WORK REQUIRED. Across the entries, count the lines that include "rounded" and report only that number.

SUPPLIED RECORDS.
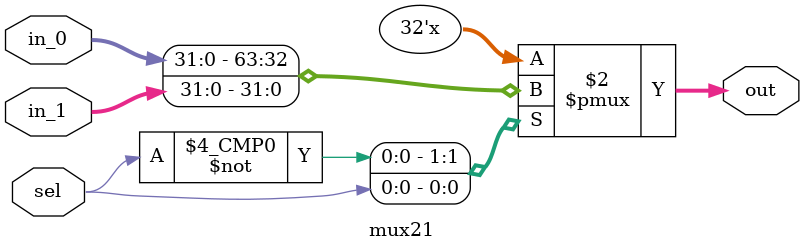
<source format=sv>


module mux21(
				input [31:0] in_0,
				input [31:0] in_1,
				input 		 sel,
				output reg [31:0] out);

		always @(*) begin
			case (sel) 
					1'b0: out = in_0;
					1'b1: out = in_1;
				endcase // sel
        end 
endmodule // mux21
</source>
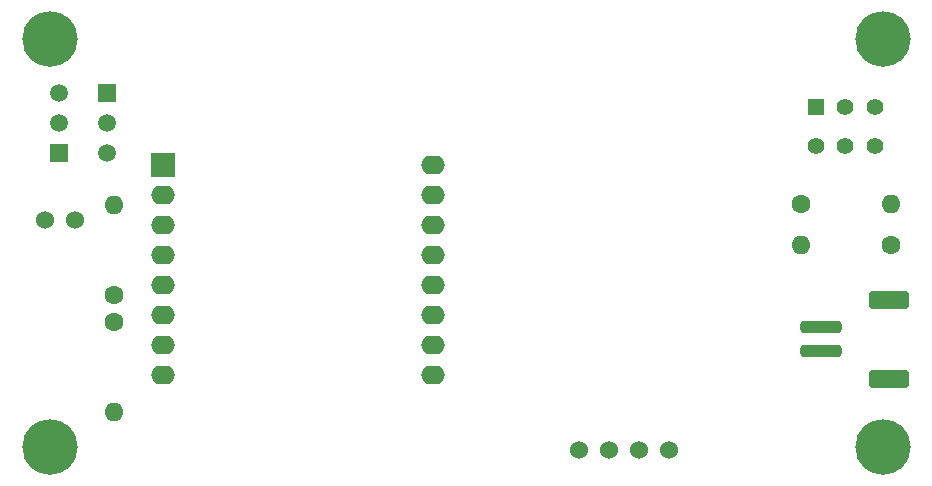
<source format=gts>
G04 #@! TF.GenerationSoftware,KiCad,Pcbnew,6.0.2+dfsg-1*
G04 #@! TF.CreationDate,2023-01-17T17:16:50-08:00*
G04 #@! TF.ProjectId,DNS-DriveBy,444e532d-4472-4697-9665-42792e6b6963,rev?*
G04 #@! TF.SameCoordinates,Original*
G04 #@! TF.FileFunction,Soldermask,Top*
G04 #@! TF.FilePolarity,Negative*
%FSLAX46Y46*%
G04 Gerber Fmt 4.6, Leading zero omitted, Abs format (unit mm)*
G04 Created by KiCad (PCBNEW 6.0.2+dfsg-1) date 2023-01-17 17:16:50*
%MOMM*%
%LPD*%
G01*
G04 APERTURE LIST*
G04 Aperture macros list*
%AMRoundRect*
0 Rectangle with rounded corners*
0 $1 Rounding radius*
0 $2 $3 $4 $5 $6 $7 $8 $9 X,Y pos of 4 corners*
0 Add a 4 corners polygon primitive as box body*
4,1,4,$2,$3,$4,$5,$6,$7,$8,$9,$2,$3,0*
0 Add four circle primitives for the rounded corners*
1,1,$1+$1,$2,$3*
1,1,$1+$1,$4,$5*
1,1,$1+$1,$6,$7*
1,1,$1+$1,$8,$9*
0 Add four rect primitives between the rounded corners*
20,1,$1+$1,$2,$3,$4,$5,0*
20,1,$1+$1,$4,$5,$6,$7,0*
20,1,$1+$1,$6,$7,$8,$9,0*
20,1,$1+$1,$8,$9,$2,$3,0*%
G04 Aperture macros list end*
%ADD10C,4.700000*%
%ADD11C,1.600000*%
%ADD12O,1.600000X1.600000*%
%ADD13R,1.500000X1.500000*%
%ADD14C,1.500000*%
%ADD15RoundRect,0.250000X1.500000X-0.250000X1.500000X0.250000X-1.500000X0.250000X-1.500000X-0.250000X0*%
%ADD16RoundRect,0.250001X1.449999X-0.499999X1.449999X0.499999X-1.449999X0.499999X-1.449999X-0.499999X0*%
%ADD17C,1.524000*%
%ADD18R,2.000000X2.000000*%
%ADD19O,2.000000X1.600000*%
%ADD20R,1.400000X1.400000*%
%ADD21C,1.400000*%
G04 APERTURE END LIST*
D10*
X3500000Y-3500000D03*
D11*
X8890000Y-25146000D03*
D12*
X8890000Y-17526000D03*
D13*
X4260000Y-13167200D03*
D14*
X4260000Y-10627200D03*
X4260000Y-8087200D03*
D11*
X74676000Y-20904200D03*
D12*
X67056000Y-20904200D03*
D15*
X68778000Y-29905200D03*
X68778000Y-27905200D03*
D16*
X74528000Y-25555200D03*
X74528000Y-32255200D03*
D17*
X48260000Y-38301200D03*
X50800000Y-38301200D03*
X53340000Y-38301200D03*
X55880000Y-38301200D03*
D18*
X13081000Y-14173200D03*
D19*
X13081000Y-16713200D03*
X13081000Y-19253200D03*
X13081000Y-21793200D03*
X13081000Y-24333200D03*
X13081000Y-26873200D03*
X13081000Y-29413200D03*
X13081000Y-31953200D03*
X35941000Y-31953200D03*
X35941000Y-29413200D03*
X35941000Y-26873200D03*
X35941000Y-24333200D03*
X35941000Y-21793200D03*
X35941000Y-19253200D03*
X35941000Y-16713200D03*
X35941000Y-14173200D03*
D10*
X74000000Y-3500000D03*
D20*
X68331500Y-9221200D03*
D21*
X70831500Y-9221200D03*
X73331500Y-9221200D03*
X68331500Y-12521200D03*
X70831500Y-12521200D03*
X73331500Y-12521200D03*
D11*
X67056000Y-17475200D03*
D12*
X74676000Y-17475200D03*
D11*
X8890000Y-27432000D03*
D12*
X8890000Y-35052000D03*
D17*
X5588000Y-18821400D03*
X3048000Y-18821400D03*
D13*
X8287600Y-8067200D03*
D14*
X8287600Y-10607200D03*
X8287600Y-13147200D03*
D10*
X74000000Y-38000000D03*
X3500000Y-38000000D03*
M02*

</source>
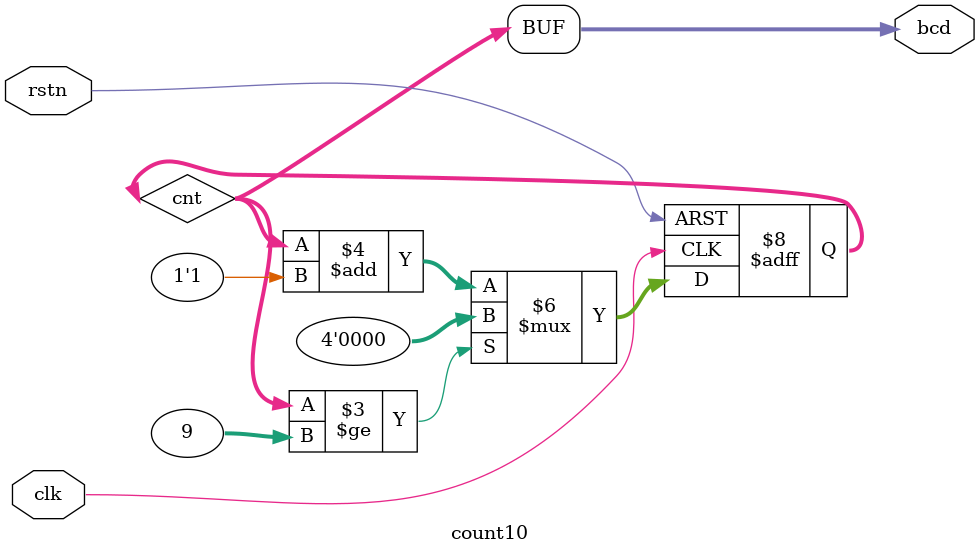
<source format=v>
module count10(clk, rstn, bcd);
input clk, rstn; //Reloj de 1Hz para contador
output [3:0] bcd;//Bus de salida del contador
reg[3:0] cnt;    //Registro contador 4-bit
assign bcd = cnt;//Asigna el registro a la salida
always @(posedge clk, negedge rstn) 
  if(!rstn) cnt <= 0; 
  else
    if(cnt >= 9) cnt <= 0;//Reinicio contador
    else cnt <= cnt + 1'b1;  //Incremento contador
endmodule

</source>
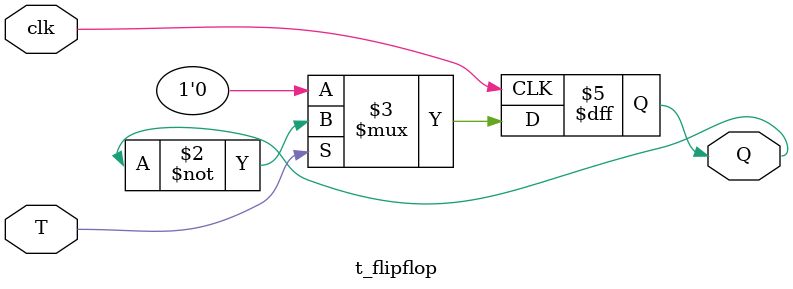
<source format=v>
module t_flipflop(input T,input clk,output reg Q);
always @(posedge clk)
begin
Q<=0;
if(T)
 Q <= ~Q;
end 
endmodule 

</source>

RESPONSE FOR THIS EXERCISE. 3